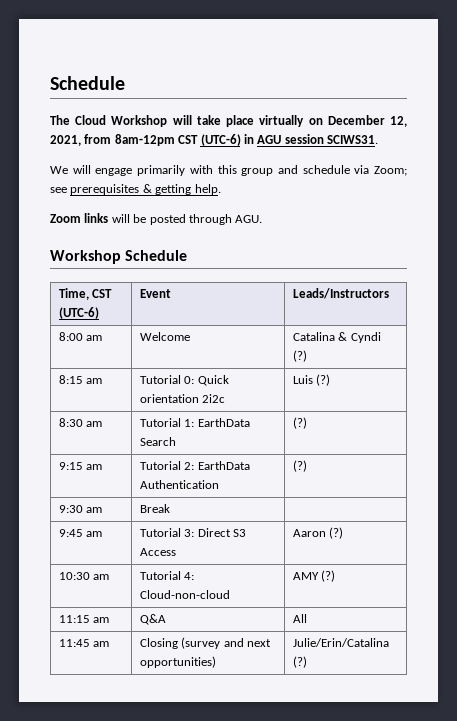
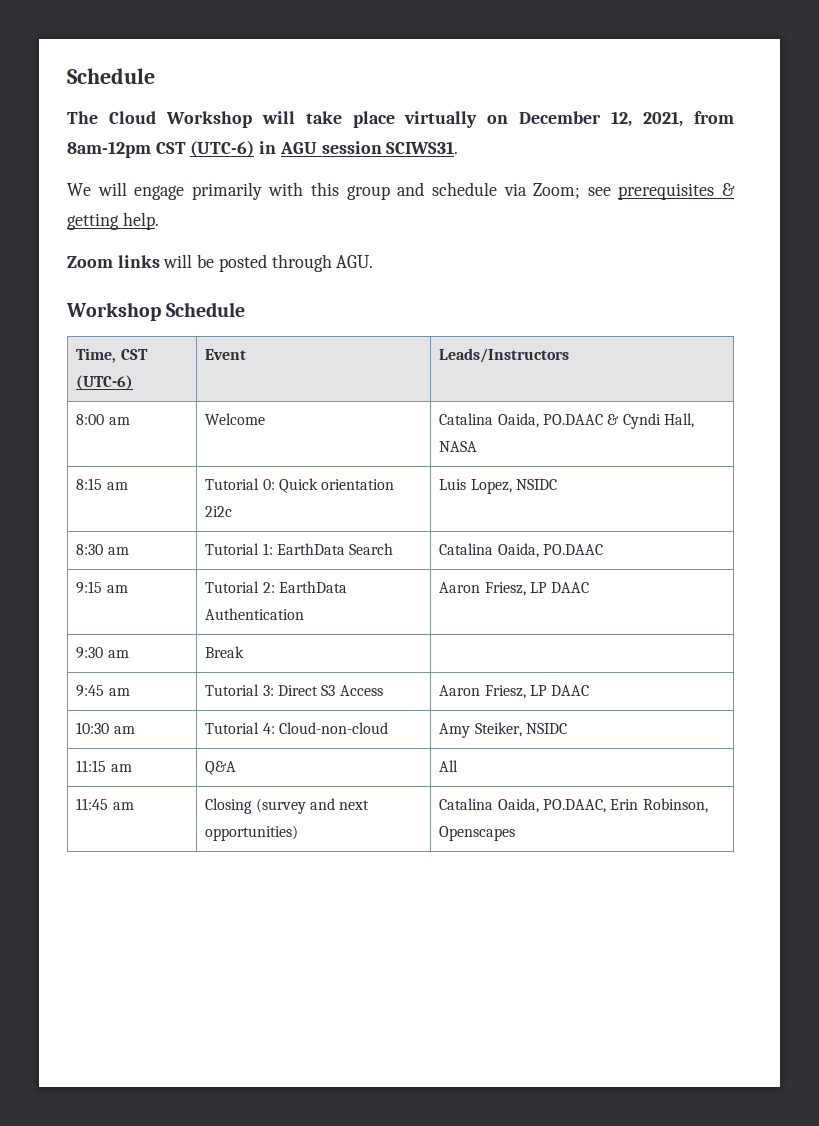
[338,332,381,343] [292,350,307,362] & Cyndi (?) -> [497,413,694,429] [439,441,478,452] Oaida, PO.DAAC & Cyndi Hall, NASA
[316,374,331,386] (?) -> [470,479,558,494] Lopez, NSIDC
[292,417,307,429] (?) -> [439,543,604,558] Catalina Oaida, PO.DAAC
[292,460,307,472] (?) -> [439,582,590,596] Aaron Friesz, LP DAAC
[329,527,344,539] (?) -> [484,685,590,699] Friesz, LP DAAC
[292,570,336,582] AMY (?) -> [439,722,568,738] Amy Steiker, NSIDC
[292,638,389,647] [292,656,307,668] Julie/Erin/Catalina (?) -> [439,798,708,813] [439,826,516,841] Catalina Oaida, PO.DAAC, Erin Robinson, Openscapes

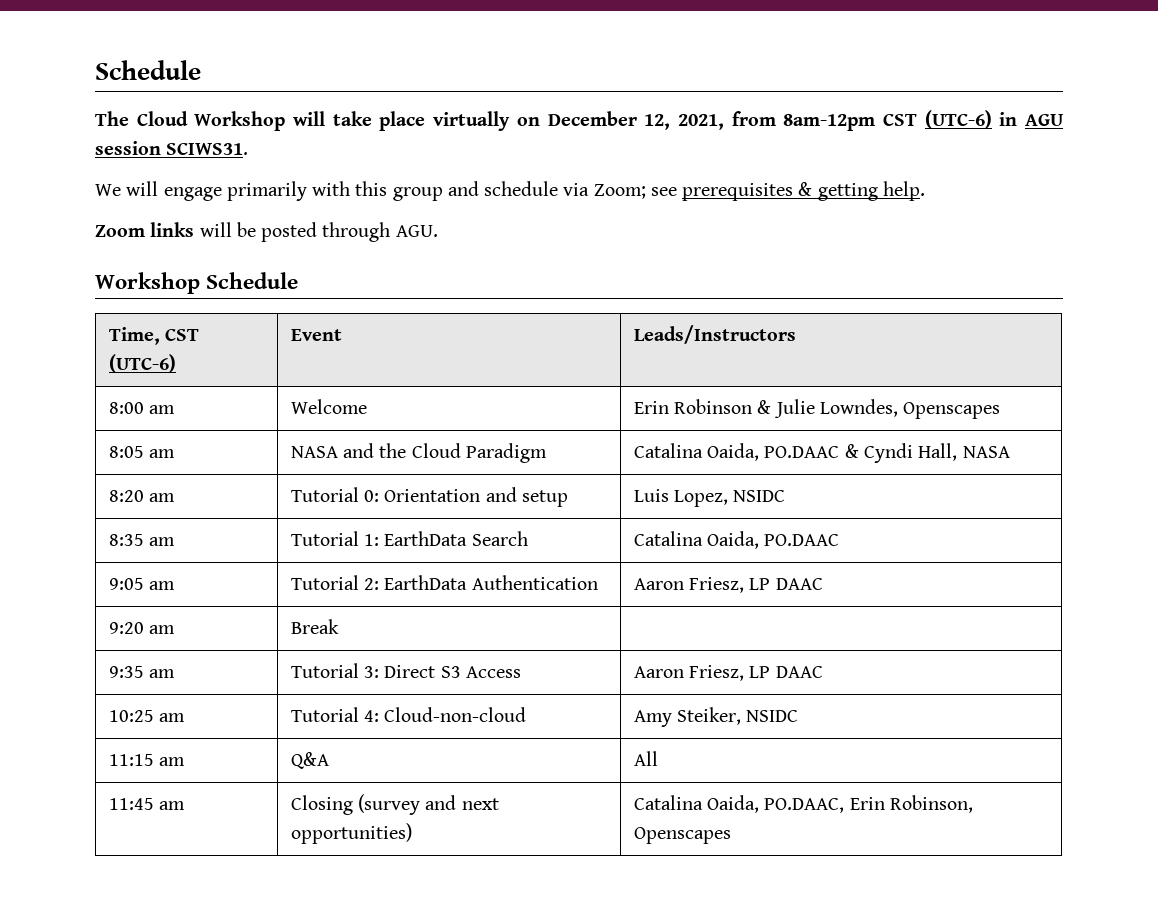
(266, 419) none -> [633,399,1001,419] [108,446,176,458] [290,443,547,463] | Erin Robinson & Julie Lowndes, Openscapes // 8:05 am | NASA and the Cloud Paradigm
[76,478,103,490] 8:15 -> [108,490,144,502] 8:20
[279,478,395,493] [205,506,233,517] Quick orientation 2i2c -> [384,487,568,507] Orientation and setup
[76,544,104,555] 8:30 -> [108,534,144,546] 8:35
[76,581,103,594] 9:15 -> [108,578,144,590] 9:05
[76,647,104,659] 9:30 -> [108,622,144,634] 9:20
[76,685,105,697] 9:45 -> [108,666,144,678] 9:35
[76,722,110,734] 10:30 -> [108,710,154,722] 10:25

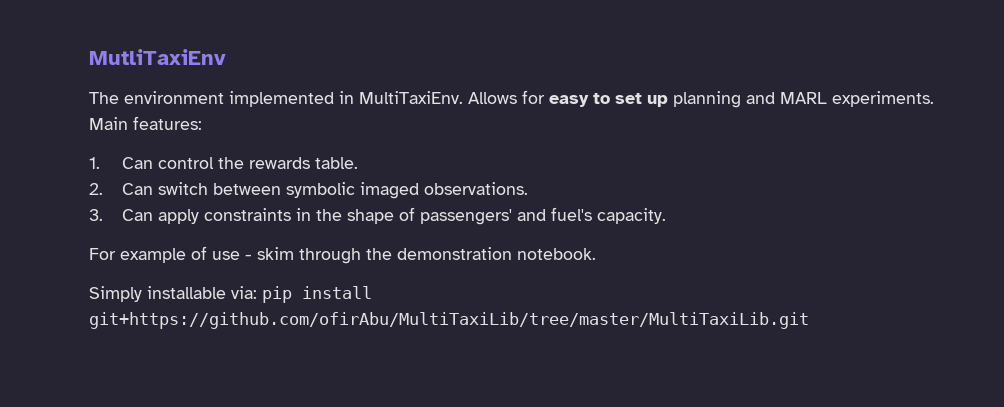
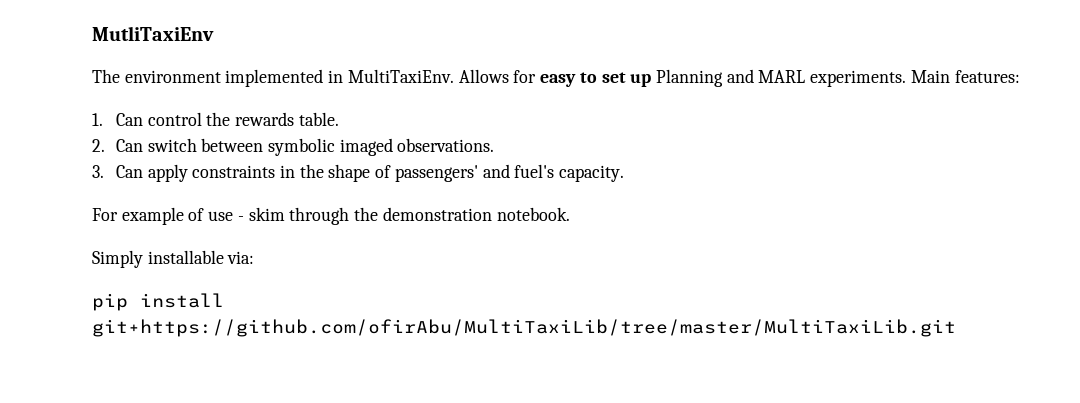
[673,91,741,108] planning -> [655,69,723,87] Planning
(257, 292) none -> (255, 257) //

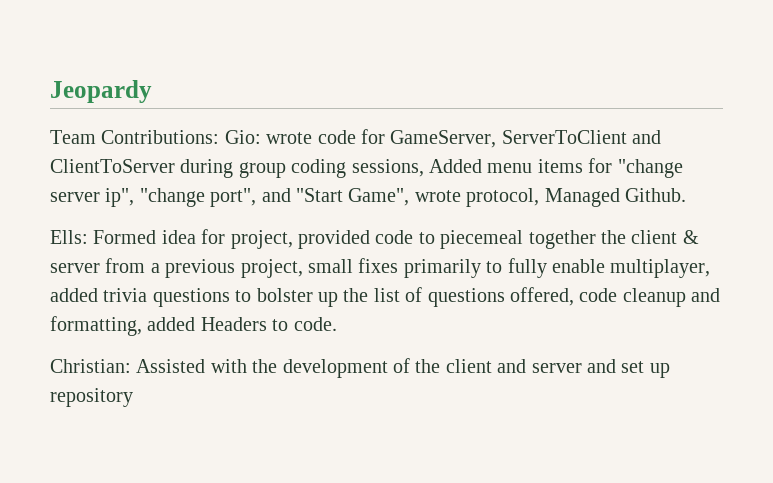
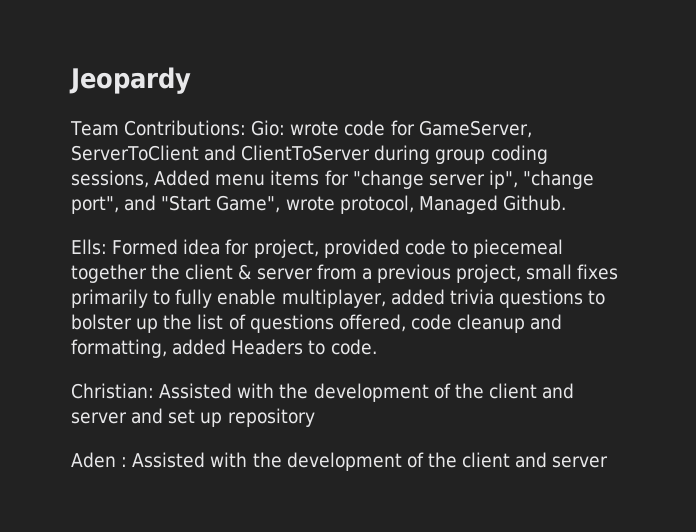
(133, 397) none -> [71,452,609,471] // Aden : Assisted with the development of the client and server

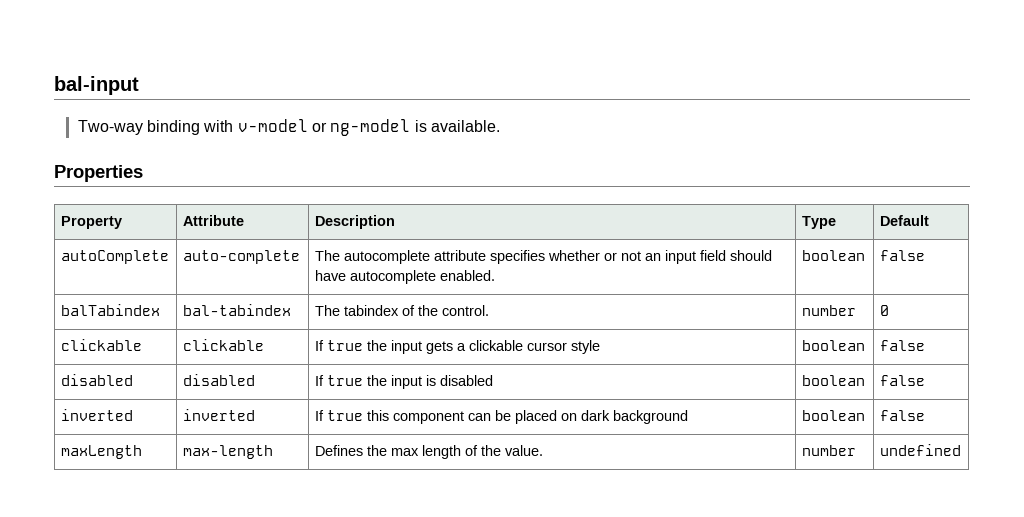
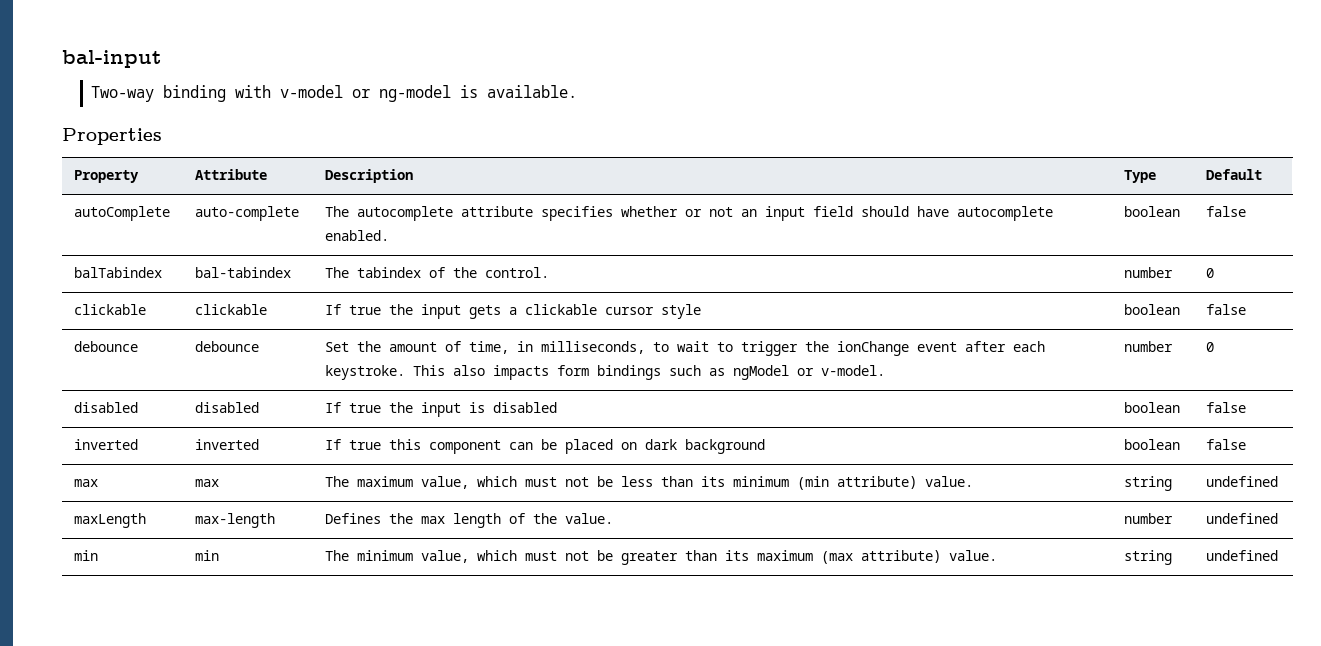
(925, 345) none -> [74,341,139,352] [195,341,260,352] [325,341,1046,356] [325,365,886,380] [1124,341,1174,352] [1206,342,1215,352] // debounce | debounce | Set the amount of time, in milliseconds, to wait to trigger the ionChange event after each keystroke. This also impacts form bindings such as ngModel or v-model. | number | 0
(925, 415) none -> [74,479,99,487] [195,479,220,487] [325,476,974,490] [1124,476,1173,491] [1206,476,1279,487] // max | max | The maximum value, which must not be less than its minimum (min attribute) value. | string | undefined
(961, 450) none -> [74,550,99,561] [195,550,220,561] [325,550,998,565] [1124,550,1173,565] [1206,550,1279,561] // min | min | The minimum value, which must not be greater than its maximum (max attribute) value. | string | undefined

REQUIRED ACTION
Beginning at the line that holds "(925, 415) none", write out word for word each line through the end of the records.

SOLUTION
(925, 415) none -> [74,479,99,487] [195,479,220,487] [325,476,974,490] [1124,476,1173,491] [1206,476,1279,487] // max | max | The maximum value, which must not be less than its minimum (min attribute) value. | string | undefined
(961, 450) none -> [74,550,99,561] [195,550,220,561] [325,550,998,565] [1124,550,1173,565] [1206,550,1279,561] // min | min | The minimum value, which must not be greater than its maximum (max attribute) value. | string | undefined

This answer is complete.